Por: Tita Katherine Otero González
Tenía trece años. Mi abuelita me contó la historia de un hombre que recorría las calles de Bucaramanga escribiendo la palabra «Lea» por cuanto lienzo en blanco urbano encontrara. «Él les daba vida», me dijo. Resultó no ser otro que Ladislao Gutiérrez: el que se convertiría en el «profesor de lectura callejero», el que dialogó con los espacios públicos.
Hace poco, una foto de una pared de cemento con una obra rosada vibrante me recordó a esa charla de catorce años atrás. Jim Pluk había pintado un homenaje a lo que llamó el grafiti «Lea». Fue un 6 de febrero de 1972 cuando inició la campaña de lectura que trascendería las fronteras bumanguesas: pasando por Bogotá, Cartagena y Cúcuta, llegó hasta Venezuela y Ecuador. «¡Lea, escriba y triunfe!». Su lema.
Cuando pienso en Lea —como también fue conocido— rememoro una frase de La librería de Penelope Fitzgerald: «Un buen libro es la preciosa savia del alma de un maestro, embalsamada y atesorada intencionadamente para una vida más allá de la vida y, como tal, no hay duda de que debe ser un artículo de primera necesidad». Me figuro que para Ladislao un libro era, justamente, un artículo de primera necesidad. Mientras su tatarabuelo —el expresidente y general Santos Gutiérrez— fue un hombre de armas, él lo fue de letras. Los libros llevan a la cultura, y la cultura a la paz, pregonaba. Antes, la violencia política atravesó su hogar en su natal Chinácota. De allí llegó a Bucaramanga: la sede de la mayoría de sus grafitis literarios.
—¿Les parece si recorremos las calles promocionando la lectura?
Pensemos que fue lo que propuso escuetamente Ladislao —si fue su idea— a su primo Olmedo Gutiérrez y al cofrade Rozo Julio Anaya. Una conmemoración al centenario de la muerte de su ascendente Santos Gutiérrez. Sin embargo, Ladi —como era llamado cariñosamente— tuvo que emprender solo la cruzada que transitaría las vías bumanguesas. Ellos murieron. Él vivió para ser visto en lugares públicos, tiza en mano, portafolio bajo el brazo.
Lo imagino con su caminar pausado, deteniéndose frente a una pared. Tal vez la de un banco o la de un baño. Tal vez en un portón o en un ventanal. En su tan característica letra cursiva la barrita de tiza se desliza sin mayor esfuerzo. Su sello. Su rúbrica. Su firma manuscrita. «Acá estuvo Lea», alguien habrá dicho. Lo veo distinguido, a saco y corbata. Gafas gruesas con marco carey.

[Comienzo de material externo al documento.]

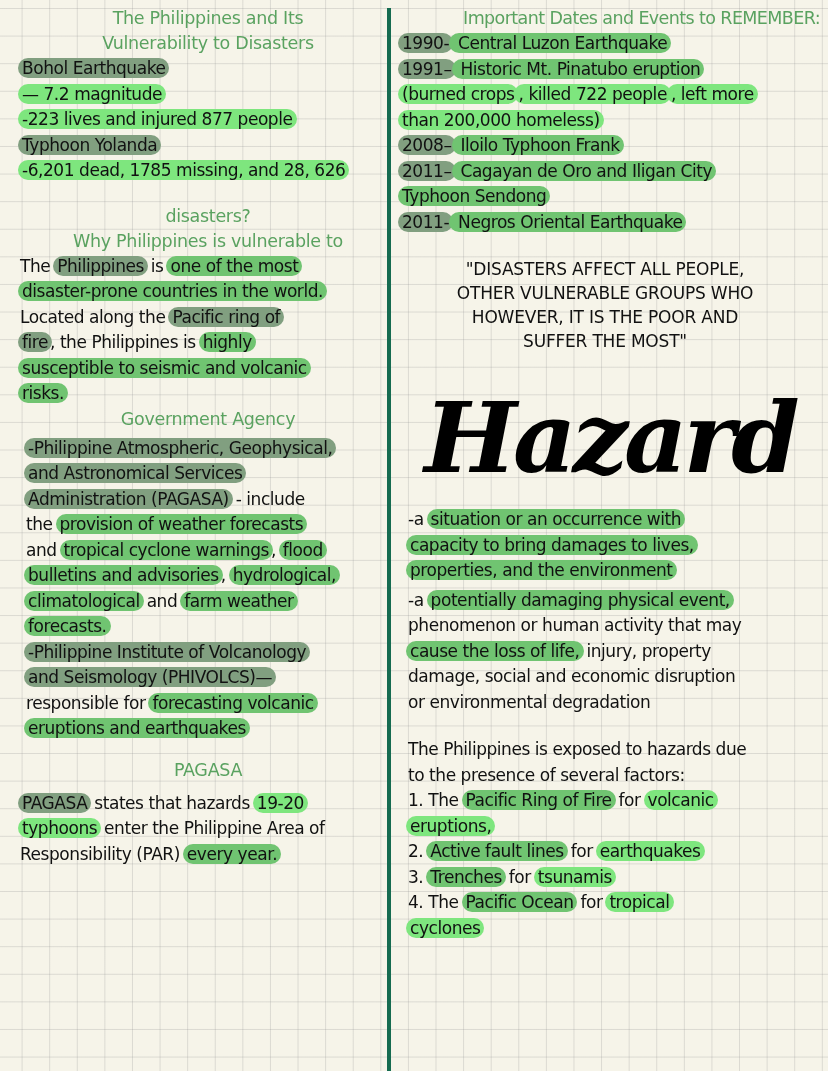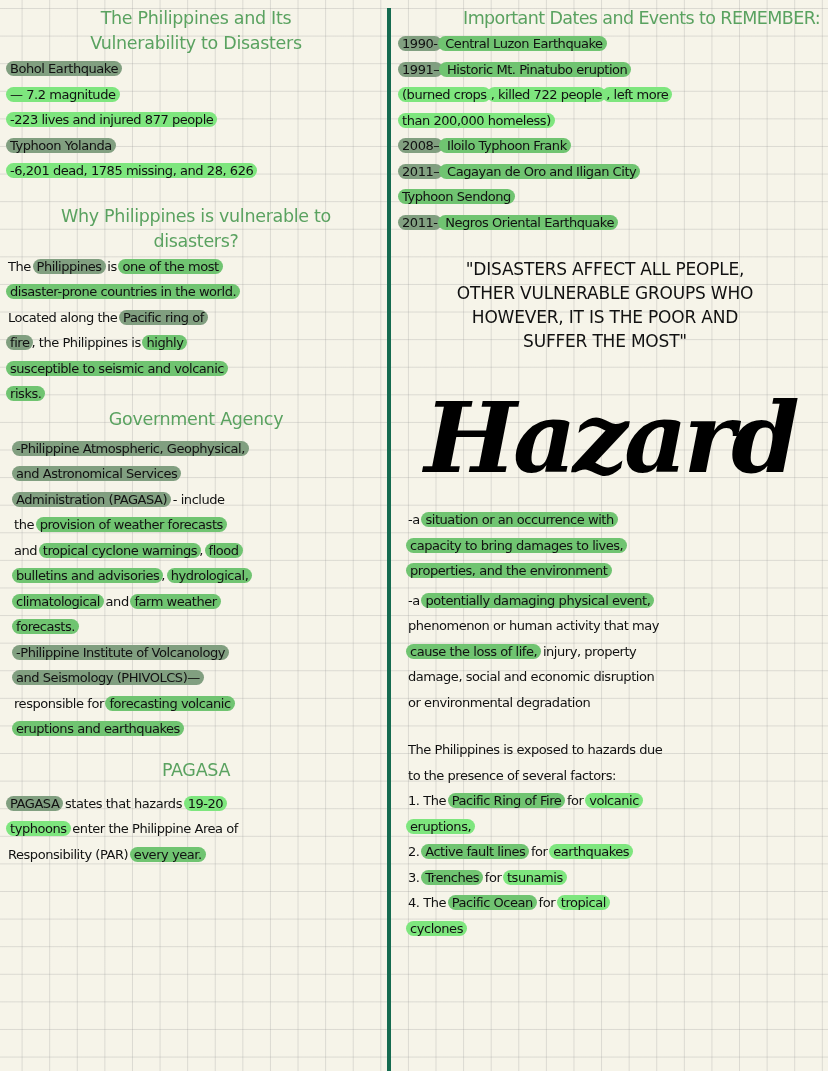"The Philippines and Its" .left { left: 8px -> 20px }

El sol vio su aventura durante largos 29 años. El tránsito a las canas, las grietas de las calles en su piel. Ladislao, el pedagogo callejero, el sastre a tiempo completo, el amante de Nietzsche. Su deseo de prosperidad llegó a universidades y colegios. También corrió por la sangre de sus hijas —a quienes tuvo con su esposa Lucila Arenas—, posteriores educadoras del colegio Santa Teresita del Niño Jesús.
Tenía trece años. Mi abuelita me contó que a Ladislao solo lo detuvo la muerte. Pero ahora pienso diferente. Él me dice desde la distancia, con el arte como medio:
—Lo hago para que la gente le gane la batalla a la ignorancia.
Estoy segura de que su mensaje habrá llegado a más de uno. Lo escucho entre risas y con buen humor. Su propósito sigue vigente más allá del 2001. Ahora, después de escribir, lo único que quiero es leer. Leer para vivir. ¡Lea!